Transneft was not immediately available for comment.

Russian supplies to Lithuania dried up after Russian firms lost the bidding battle for Lithuania’s refinery and oil export terminal to PKN Orlen.

PKN bought the assets in May from stricken Russian oil firm YUKOS, now bankrupted by Russian tax claims totalling $33 billion, but it says it could hand them back if their value falls significantly before the end of the year.

Analysts say PKN’s successful bid was a blow for the Kremlin’s drive for a greater role in Europe’s energy industry, and some suspect that the halt in pipeline supply to Mazeikiu was meant to put pressure on PKN and Lithuania.

Transneft has said it will not abandon Lithuania in the way it previously walked away from the Latvian outlet of Ventspils after a row between Riga and Moscow.

With no oil going to Lithuania, Transneft plans to increase supplies to Russia’s main Baltic Sea outlet of Primorsk to a new all-time high of 5.86 million tonnes (1.42 million barrels per day) in September, up from 5.8 million tonnes in August.

Transneft had said it was looking to boost Primorsk’s capacity to 1.4 million bpd by the end of this year, but has in fact done it much earlier to accommodate volumes lost on the Lithuanian route.

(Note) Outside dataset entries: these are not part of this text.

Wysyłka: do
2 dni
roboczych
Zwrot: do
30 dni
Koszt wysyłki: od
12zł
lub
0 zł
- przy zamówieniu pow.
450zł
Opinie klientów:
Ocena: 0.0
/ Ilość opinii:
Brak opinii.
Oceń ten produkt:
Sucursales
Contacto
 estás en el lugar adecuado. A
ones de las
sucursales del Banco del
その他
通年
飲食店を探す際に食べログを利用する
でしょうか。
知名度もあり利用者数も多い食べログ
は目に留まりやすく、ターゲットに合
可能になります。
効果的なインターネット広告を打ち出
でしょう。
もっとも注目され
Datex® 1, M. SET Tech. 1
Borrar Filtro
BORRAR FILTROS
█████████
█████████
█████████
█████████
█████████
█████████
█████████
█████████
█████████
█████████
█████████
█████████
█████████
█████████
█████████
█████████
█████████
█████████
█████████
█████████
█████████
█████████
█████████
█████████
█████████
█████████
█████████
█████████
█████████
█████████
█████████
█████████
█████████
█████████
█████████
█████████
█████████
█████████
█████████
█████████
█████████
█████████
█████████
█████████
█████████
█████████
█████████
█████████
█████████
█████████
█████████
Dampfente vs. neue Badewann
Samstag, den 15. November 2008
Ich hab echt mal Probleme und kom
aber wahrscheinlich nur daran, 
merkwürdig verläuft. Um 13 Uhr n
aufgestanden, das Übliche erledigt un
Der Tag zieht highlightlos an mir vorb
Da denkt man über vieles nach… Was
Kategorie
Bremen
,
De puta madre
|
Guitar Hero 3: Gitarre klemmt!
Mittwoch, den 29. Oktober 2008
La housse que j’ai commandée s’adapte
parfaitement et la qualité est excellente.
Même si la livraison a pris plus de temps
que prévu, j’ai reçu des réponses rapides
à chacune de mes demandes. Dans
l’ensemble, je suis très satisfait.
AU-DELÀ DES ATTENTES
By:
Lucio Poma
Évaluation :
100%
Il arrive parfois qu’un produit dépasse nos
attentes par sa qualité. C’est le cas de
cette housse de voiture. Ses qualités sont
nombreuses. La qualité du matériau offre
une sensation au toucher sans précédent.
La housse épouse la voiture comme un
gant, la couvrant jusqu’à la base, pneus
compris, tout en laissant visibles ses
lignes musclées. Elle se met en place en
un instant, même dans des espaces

The boost to Primorsk and the re-routing of oil to Ukraine’s Black Sea ports of Odessa and Yuzhny will allow overall shipments to remain largely unchanged despite a significant loss of throughput capacity to Lithuania.

Transneft had been supplying around 250,000 bpd to Lithuania’s Butinge terminal and the Mazeikiu refinery until the leak forced supplies to halt from August.